If (Ω,Pr) is the probability space where |Ω| is prime, and Pr is the uniform probability distribution on Ω, how would you show that any two non-trivial events A and B cannot be independent, (they must be either positively or negatively correlated).
I know that 2 events are independent if Pr(A∩B) = Pr(A)⋅Pr(B), positively correlated if Pr(A∩B) > Pr(A)⋅Pr(B) and negatively correlated if Pr(A∩B) < Pr(A)⋅Pr(B).

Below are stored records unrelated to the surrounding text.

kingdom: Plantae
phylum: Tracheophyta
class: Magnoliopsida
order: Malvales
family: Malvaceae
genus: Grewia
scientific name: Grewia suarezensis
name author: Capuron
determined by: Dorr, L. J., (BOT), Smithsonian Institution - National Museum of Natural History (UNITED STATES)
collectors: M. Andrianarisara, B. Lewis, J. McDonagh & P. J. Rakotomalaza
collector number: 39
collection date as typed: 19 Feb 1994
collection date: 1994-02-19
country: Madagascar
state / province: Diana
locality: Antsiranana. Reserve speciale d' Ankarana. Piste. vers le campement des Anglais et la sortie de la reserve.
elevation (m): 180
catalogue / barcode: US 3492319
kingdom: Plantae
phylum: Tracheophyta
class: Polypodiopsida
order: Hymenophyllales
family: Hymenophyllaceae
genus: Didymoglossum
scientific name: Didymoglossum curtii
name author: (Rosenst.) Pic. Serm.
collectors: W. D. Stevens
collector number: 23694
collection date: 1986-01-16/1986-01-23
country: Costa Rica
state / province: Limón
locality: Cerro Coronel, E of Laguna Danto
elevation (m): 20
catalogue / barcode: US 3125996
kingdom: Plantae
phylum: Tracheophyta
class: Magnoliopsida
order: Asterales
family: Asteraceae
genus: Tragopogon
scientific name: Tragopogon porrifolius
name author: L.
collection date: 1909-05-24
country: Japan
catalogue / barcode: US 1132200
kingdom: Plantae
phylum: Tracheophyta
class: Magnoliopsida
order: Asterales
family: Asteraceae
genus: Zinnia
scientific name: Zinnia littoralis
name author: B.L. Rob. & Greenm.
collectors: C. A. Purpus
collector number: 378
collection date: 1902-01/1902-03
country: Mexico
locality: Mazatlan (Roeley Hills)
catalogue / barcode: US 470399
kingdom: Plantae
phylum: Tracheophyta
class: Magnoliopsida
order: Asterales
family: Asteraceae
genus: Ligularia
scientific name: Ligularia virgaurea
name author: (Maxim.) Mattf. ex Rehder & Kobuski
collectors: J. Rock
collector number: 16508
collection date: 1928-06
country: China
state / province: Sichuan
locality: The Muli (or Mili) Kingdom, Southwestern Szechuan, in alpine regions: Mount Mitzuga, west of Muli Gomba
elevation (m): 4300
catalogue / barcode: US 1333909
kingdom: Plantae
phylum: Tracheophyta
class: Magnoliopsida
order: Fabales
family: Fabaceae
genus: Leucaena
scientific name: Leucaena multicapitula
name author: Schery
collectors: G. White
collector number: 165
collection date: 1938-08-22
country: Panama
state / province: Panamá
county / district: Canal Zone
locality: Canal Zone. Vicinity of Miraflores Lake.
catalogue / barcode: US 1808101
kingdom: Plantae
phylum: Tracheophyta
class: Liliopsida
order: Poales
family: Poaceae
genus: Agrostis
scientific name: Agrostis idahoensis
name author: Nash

In the case that $|\Omega|=p$ is prime and the space is equipped with the uniform probability density, one can check that each and every nontrivial event will be of the form $\frac{q}{p}$ with $\gcd(p,q)=1$ for some integer $q$ between $0$ and $p$ since the uniform probability distribution has the property that $Pr(A)=\frac{|A|}{|\Omega|}$ and prime numbers are by definition relatively prime to all integers positive integers less than it.
So then, supposing that $A$ and $B$ are in fact independent of one another, we have $A\cap B$ is an event with probability $\frac{|A|\cdot |B|}{p^2} = \frac{q}{p}$ for some $q$.
Multiplying both sides by $p^2$ we have $|A|\cdot |B|=p\cdot q$ and so $p$ divides evenly into $|A|\cdot |B|$ and as $p$ is prime divides into $|A|$ or divides into $|B|$, but since $A$ and $B$ are both nontrivial neither $|A|$ nor $|B|$ are equal to $0$ or $p$ but instead an integer strictly between $0$ and $p$... a contradiction.
Since Pr is the uniform probability distribution on $\Omega$, $Pr(A) = |A|/|\Omega|$, and $Pr(B) = |B|/|\Omega|$, so $Pr(A) \cdot Pr(B) = |A|\cdot|B|/|\Omega|\cdot|\Omega|$. Suppose A and B are independent for a contradiction, we have $Pr(A) \cdot Pr(B) = |A|\cdot|B|/|\Omega|\cdot|\Omega| = Pr(A \cap B) = q / |\Omega|\cdot|\Omega|$ for some positive q. Then we have $q \cdot |\Omega|= |A| \cdot |B|$. Since $|\Omega|$ is prime, $|\Omega|$ divides either $|A|$ or $|B|$ by Euclid's Lemma, but A and B are two non-trivial events, so $|A| \neq p \text{ or } 0$ and $|B| \neq p \text{ or } 0$. This is a contradiction.